Judy stood to face him. She had to tilt her head back a bit and look up at him, but she met him glare for glare. She’d never seen Craig this angry or unsettled, and she was a bit surprised that she’d been able to rock his world so completely. She’d been raised to give in, concede the point, smooth things over, but deep down where she rarely delved, she knew that she couldn’t back down now. She was just starting to get a sense of what she was capable of. Who knew what she might accomplish now that she’d set out on this new path? If she gave it up now she’d never forgive herself. Or him.
“You are not going to keep me locked in this box,” she said.
Craig looked around the state-of-the-art kitchen then gestured toward the rest of the house. “You’re calling a three-quarter-of-a-million-dollar home in a gated community a box?” His features hardened until she barely recognized him. “I’ve lost count of how many times you’ve redecorated this . . . box. Have I ever once said no to you, or stood in your way?”
She was too mad and too hurt to come up with a response. He was turning this all around, making her out to be the guilty one, when all she wanted was a chance to find out what she was made of. Leave it to a lawyer to go on the offensive and argue it until the other person threw up her hands and quit. But she was not going to surrender to Craig Blumfeld; she was not going to give up the work that gave her so much pleasure just because he missed having the little woman at his beck and call.
“I think I need to go somewhere and cool off for a while.”
A look of relief flickered across his face; it was brief, but she saw it.
Judy left the table and, once again, brushed past him. In the bedroom she retrieved a suitcase from the closet and laid it on her side of the king-size bed. Then she went and got her makeup case and set it on the bathroom vanity. Her mind began racing through her wardrobe, considering what she would take, but her brain was all muddled with the need to escape.
Unable to make specific choices, she pulled her lingerie drawer out of the chest of drawers and dumped it into the suitcase.
“What are you doing?” Craig leaned against the bedroom doorjamb. His tone was casual, but his body language was too taut to pull it off.
“Putting a few things together to take with me.”
“To take with you?”
“Yes.” Returning to the closet, she retrieved a drawer of exercise clothes, which she also dumped into her suitcase. “I told you I needed some time to cool off and think things out.”

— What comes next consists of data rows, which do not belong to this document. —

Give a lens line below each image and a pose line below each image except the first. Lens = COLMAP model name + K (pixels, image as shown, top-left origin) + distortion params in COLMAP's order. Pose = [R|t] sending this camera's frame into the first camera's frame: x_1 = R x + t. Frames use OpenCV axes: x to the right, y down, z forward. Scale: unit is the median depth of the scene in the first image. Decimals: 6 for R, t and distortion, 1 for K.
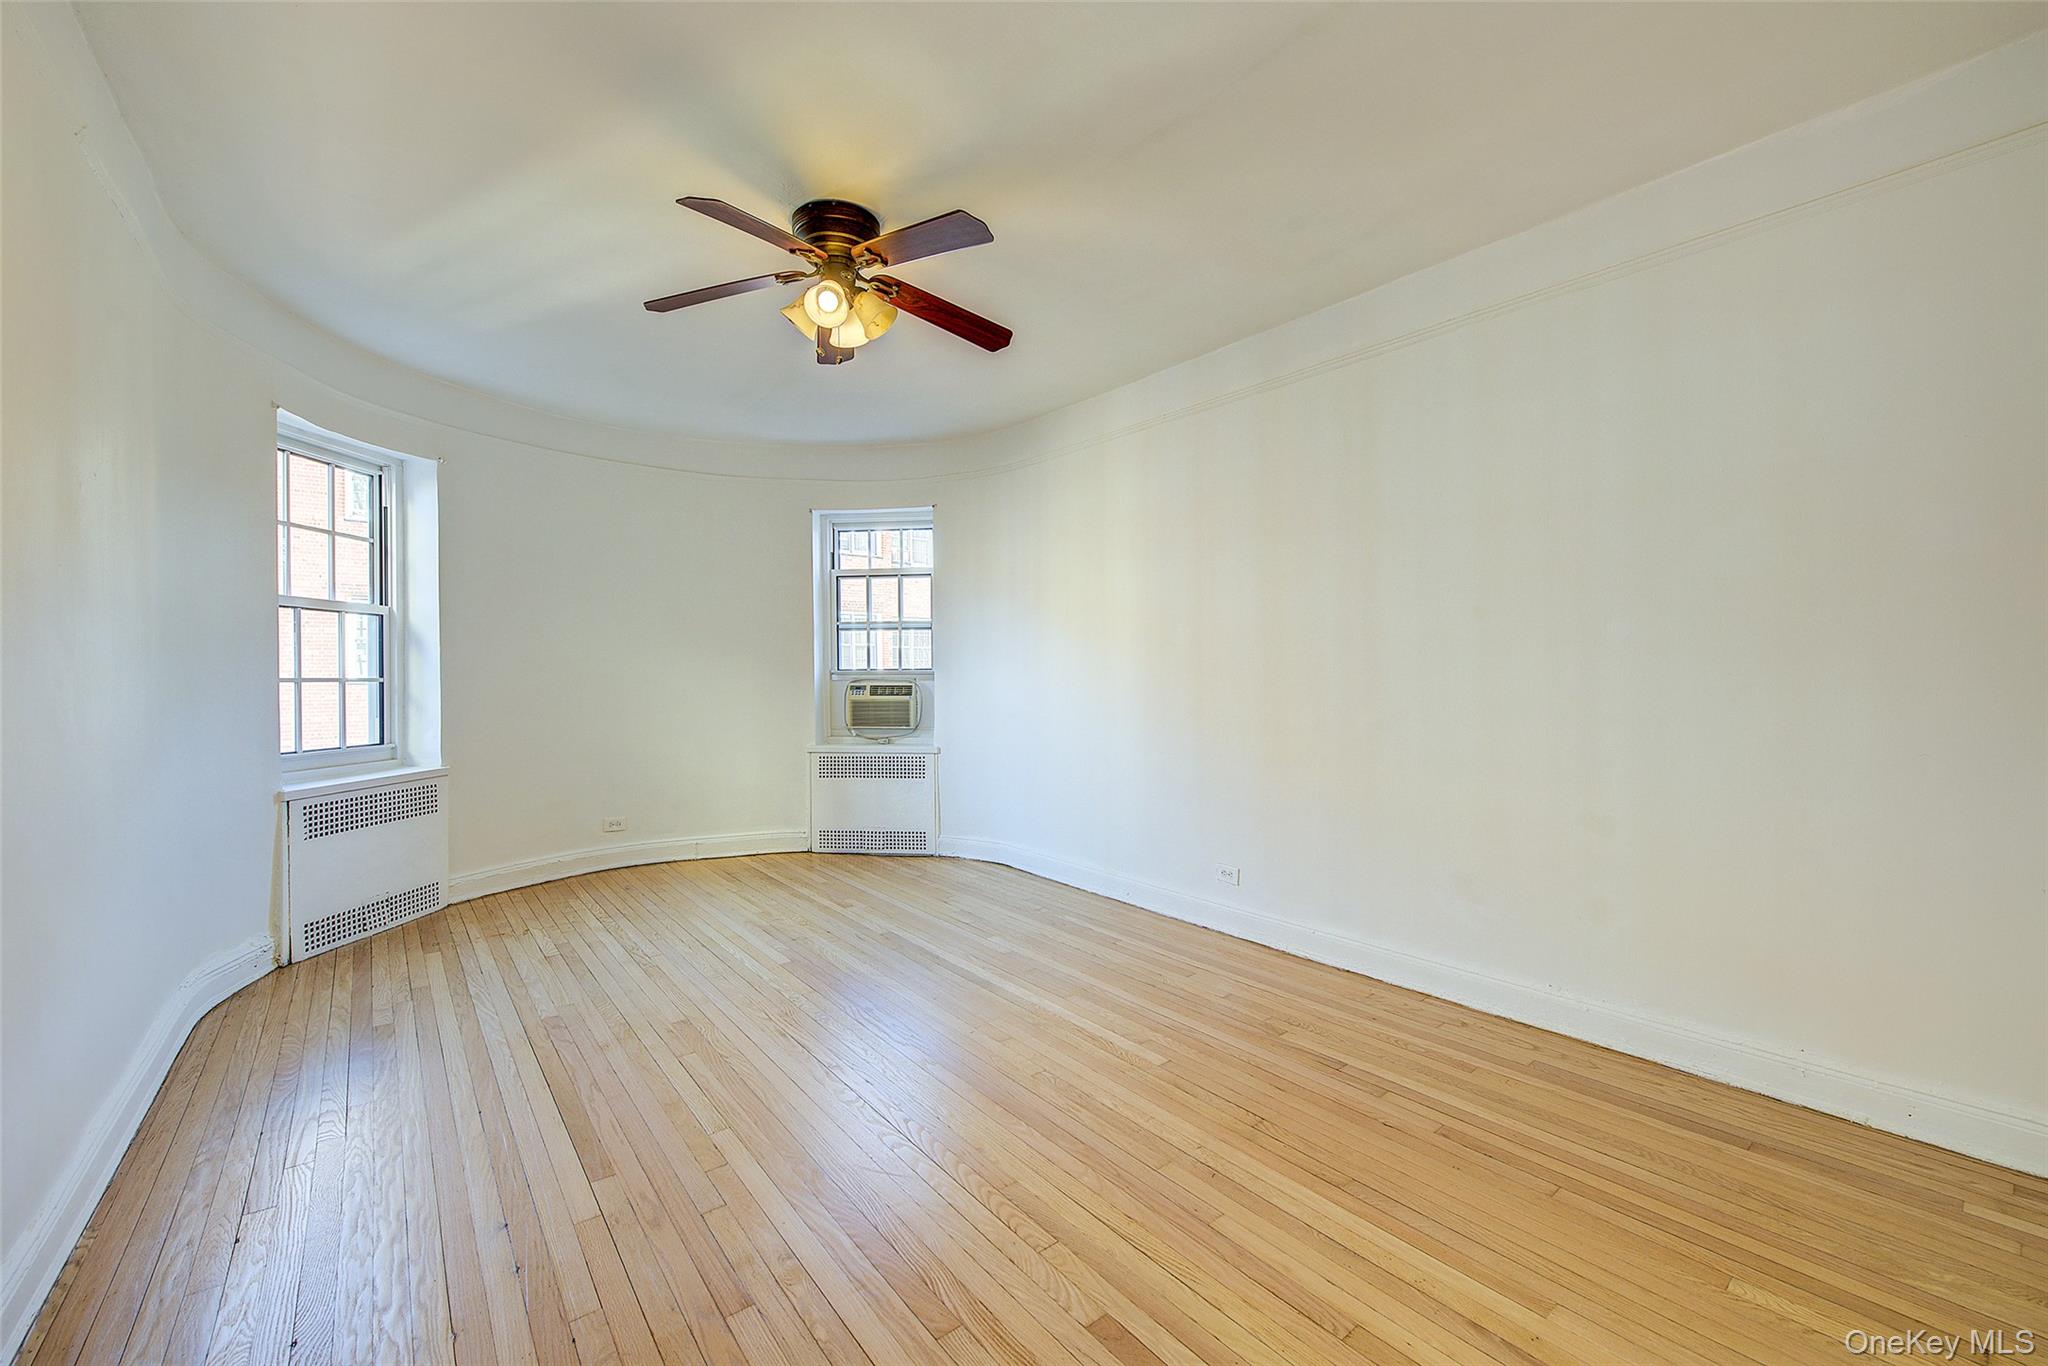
lens RADIAL K [[815.3, 0, 1034.7], [0, 815.3, 681.6], [0, 0, 1]] dist [0.005735, -0.003124]
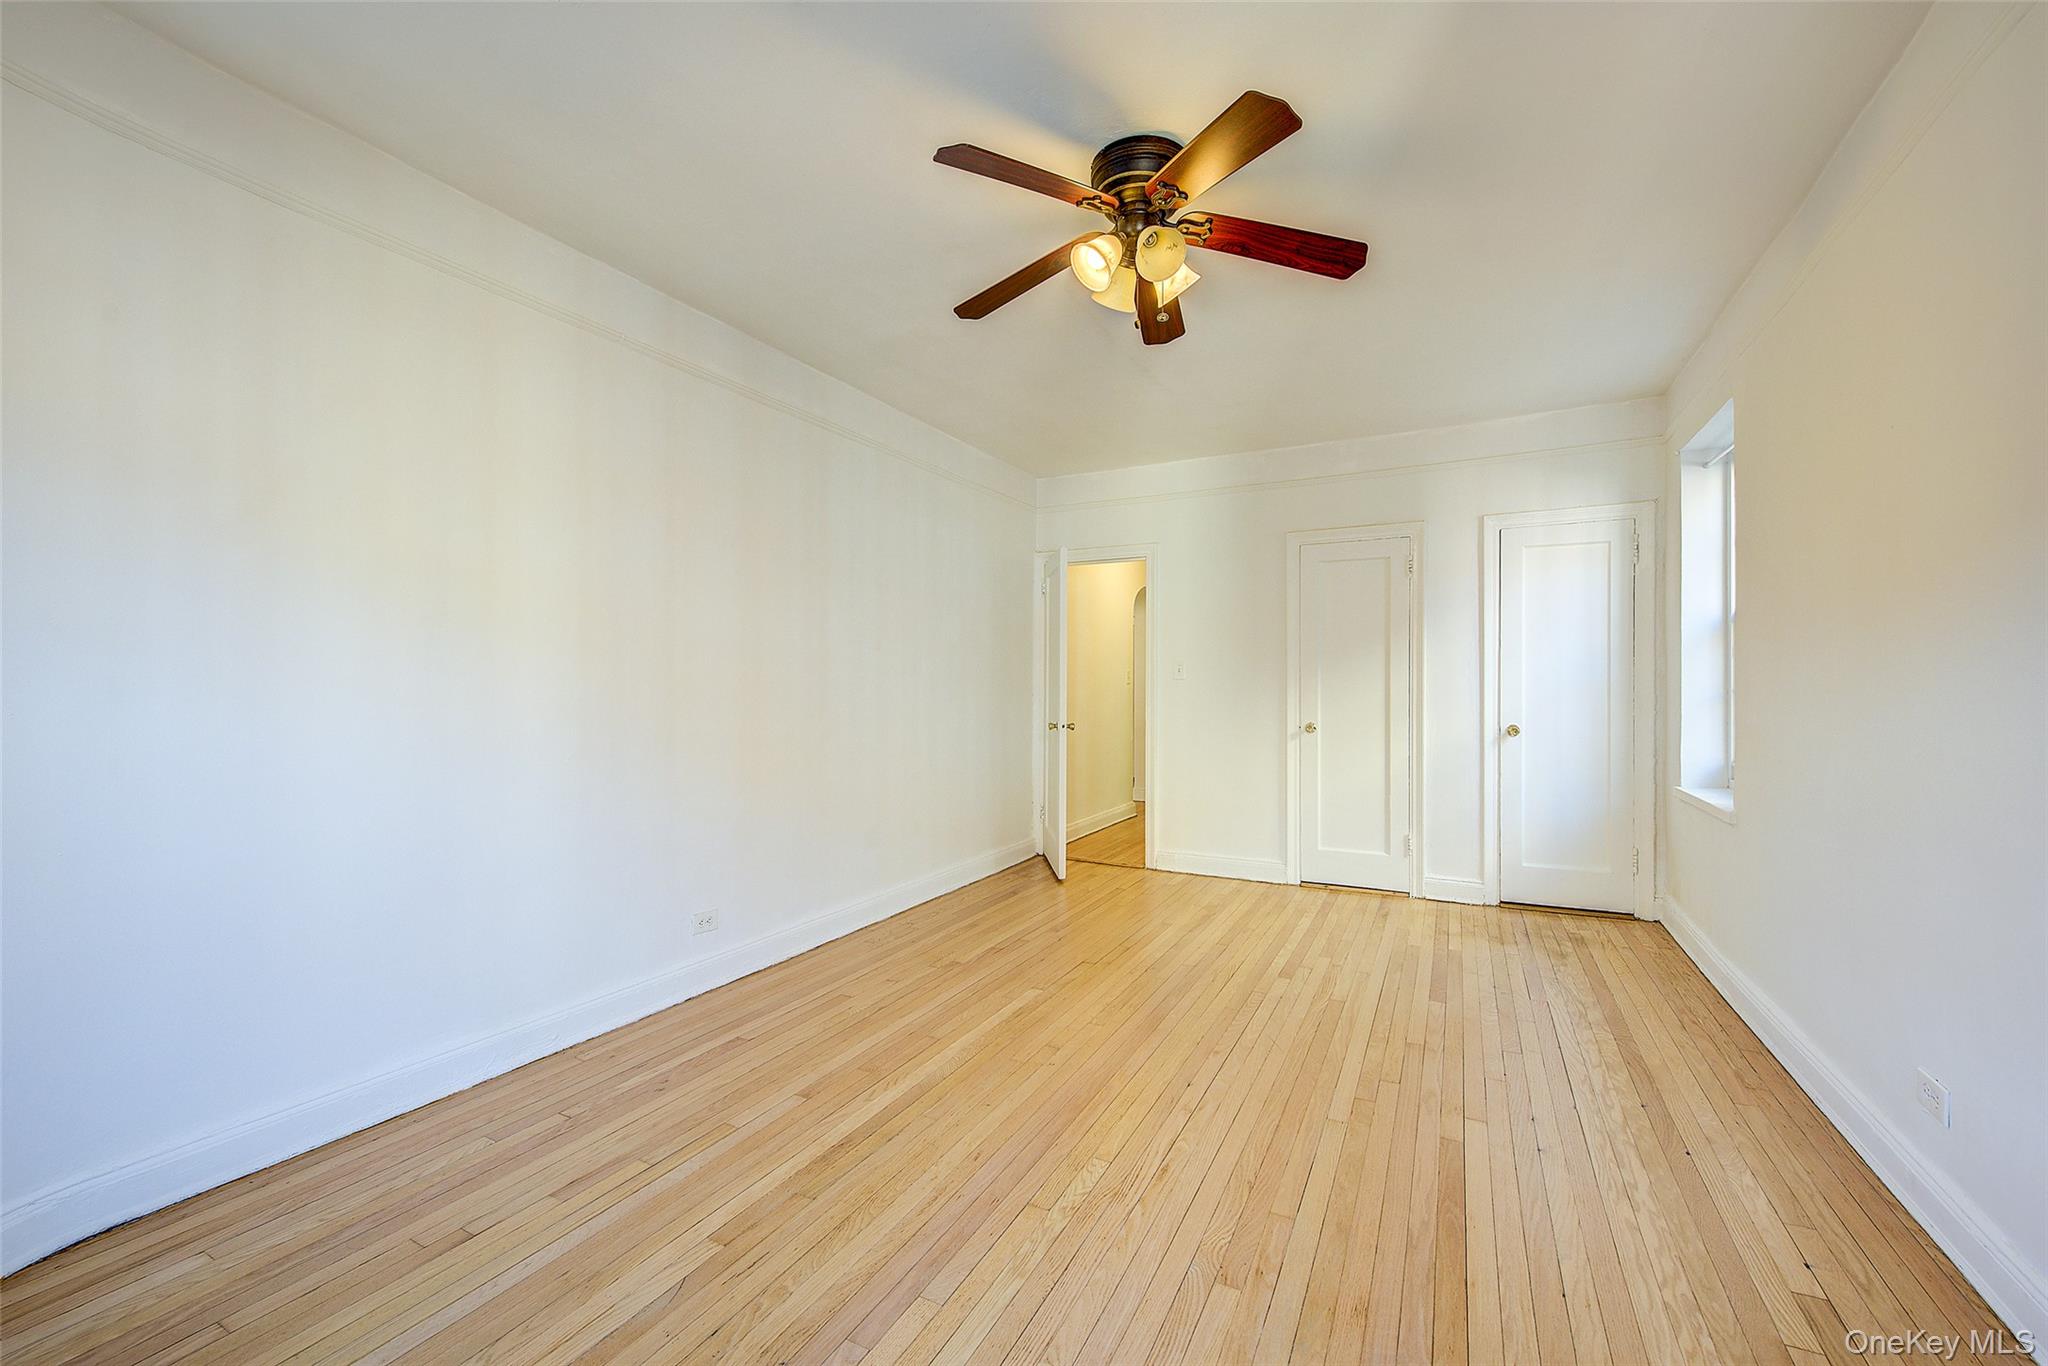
lens RADIAL K [[815.3, 0, 1024.2], [0, 815.3, 687.3], [0, 0, 1]] dist [0.005735, -0.003124]
pose [[-0.394079, 0.003210, 0.919071, -0.718624], [0.010904, 0.999940, 0.001183, -0.010347], [-0.919012, 0.010488, -0.394091, 1.067537]]
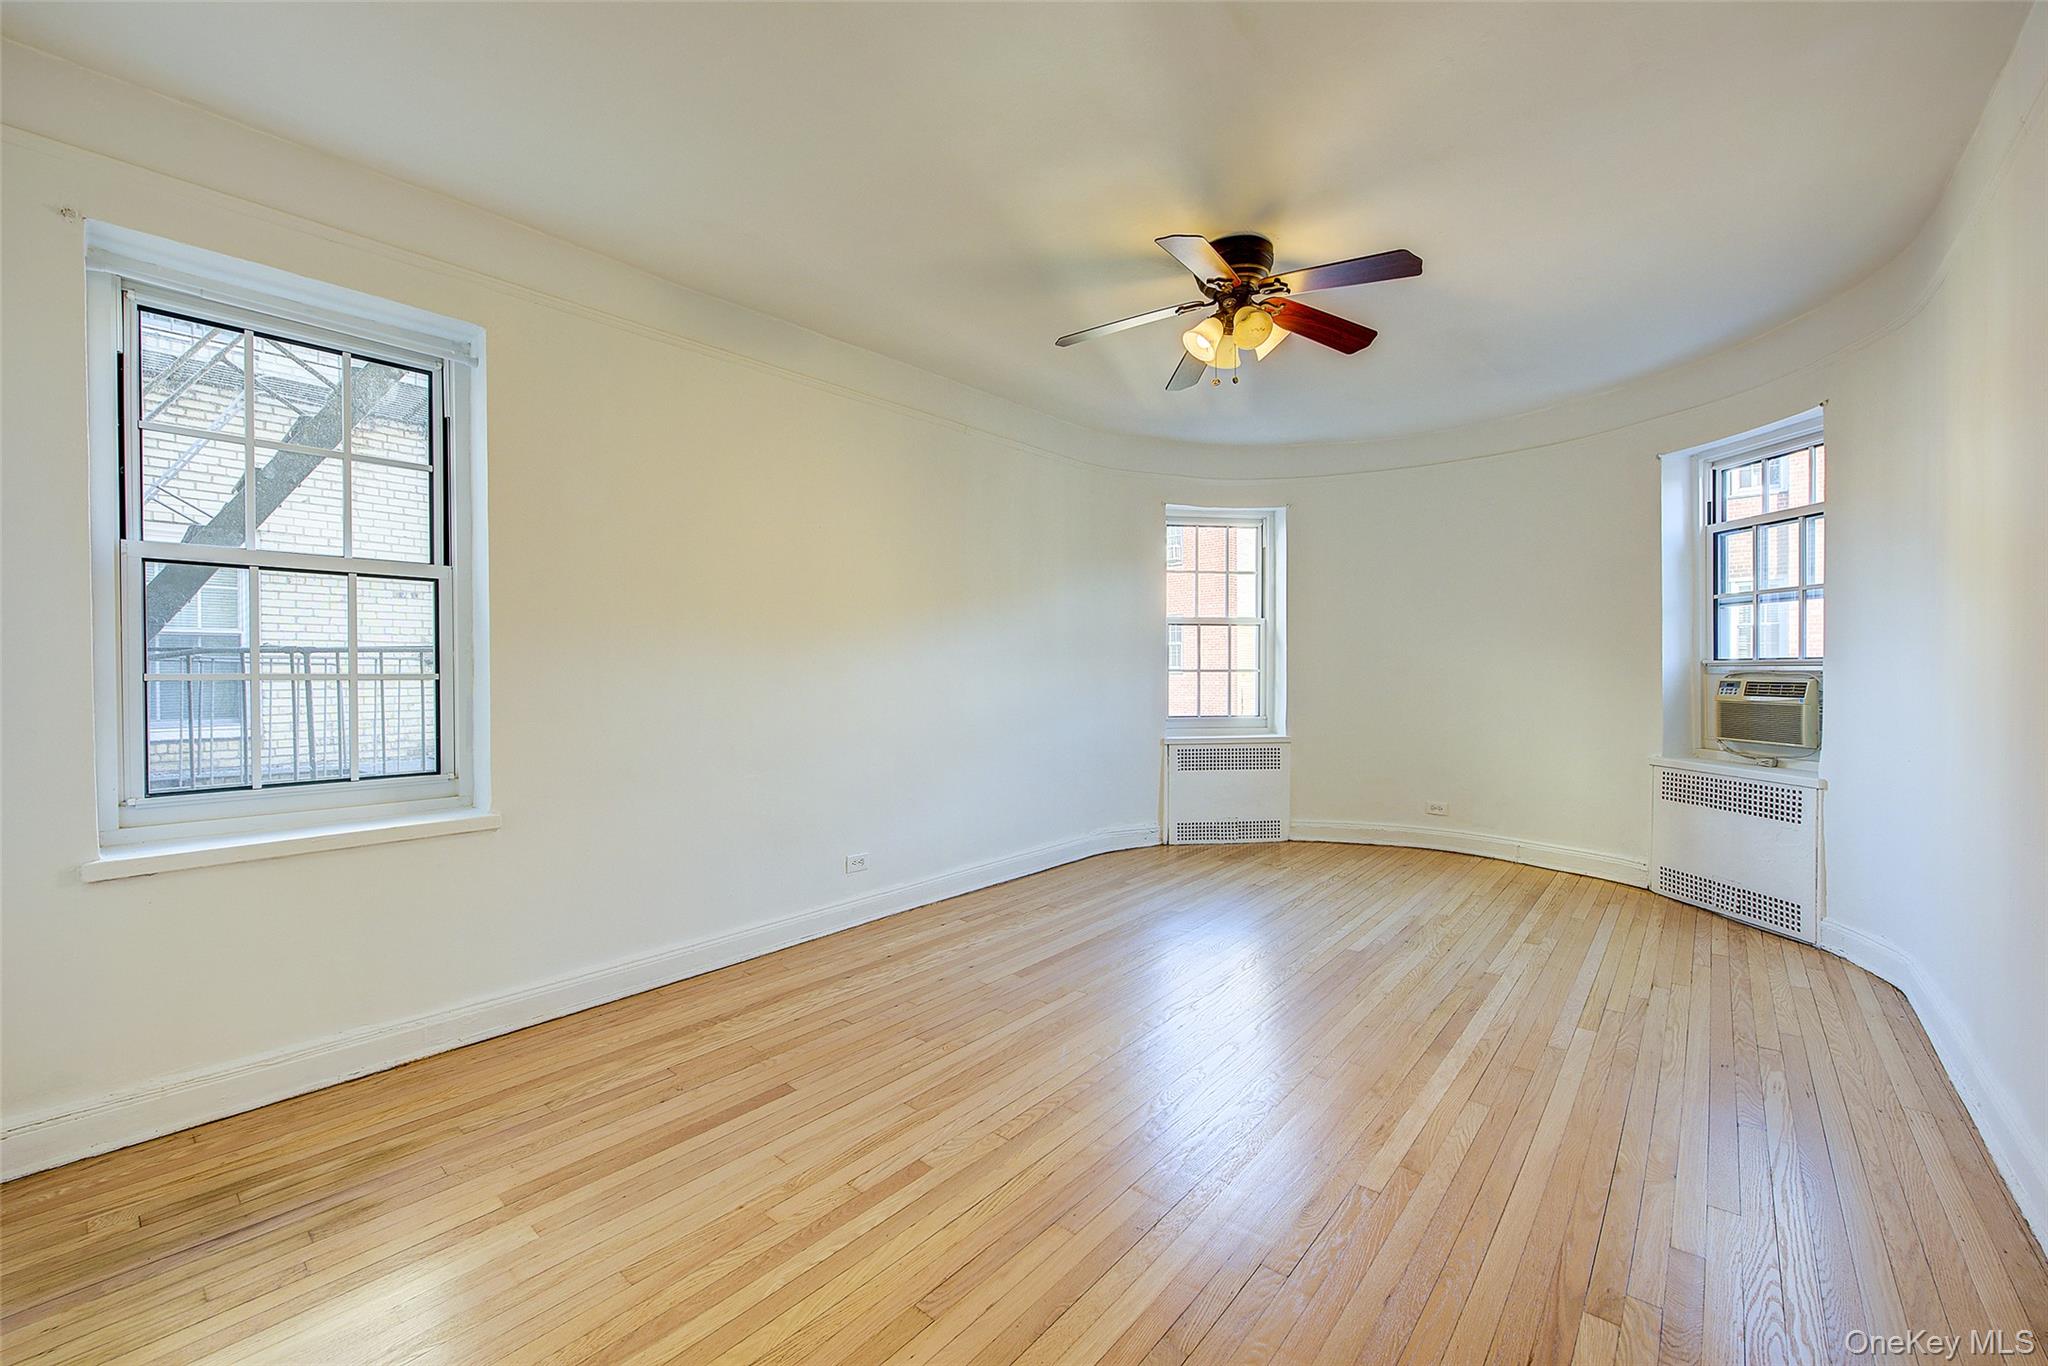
lens RADIAL K [[815.3, 0, 1023.6], [0, 815.3, 680.9], [0, 0, 1]] dist [0.005735, -0.003124]
pose [[0.181726, 0.017257, -0.983198, 0.579880], [-0.005946, 0.999847, 0.016450, -0.005419], [0.983331, 0.002857, 0.181800, 0.386091]]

“Cooling off is a walk around the block, maybe a long drive. This is,” he watched her walk back into the closet and return clutching her favorite dress and casual shoes, which she zipped into a second suitcase, “leaving.”
“A walk’s not going to cut it. I’m too upset to think that quickly. I need some time away to . . . evaluate . . . our relationship.”
“Evaluate? What is there to evaluate?”
Two drawers later, Judy zipped the bulging suitcase and then rummaged in the closet for the matching garment bag. It took several trips back into the closet to fill it.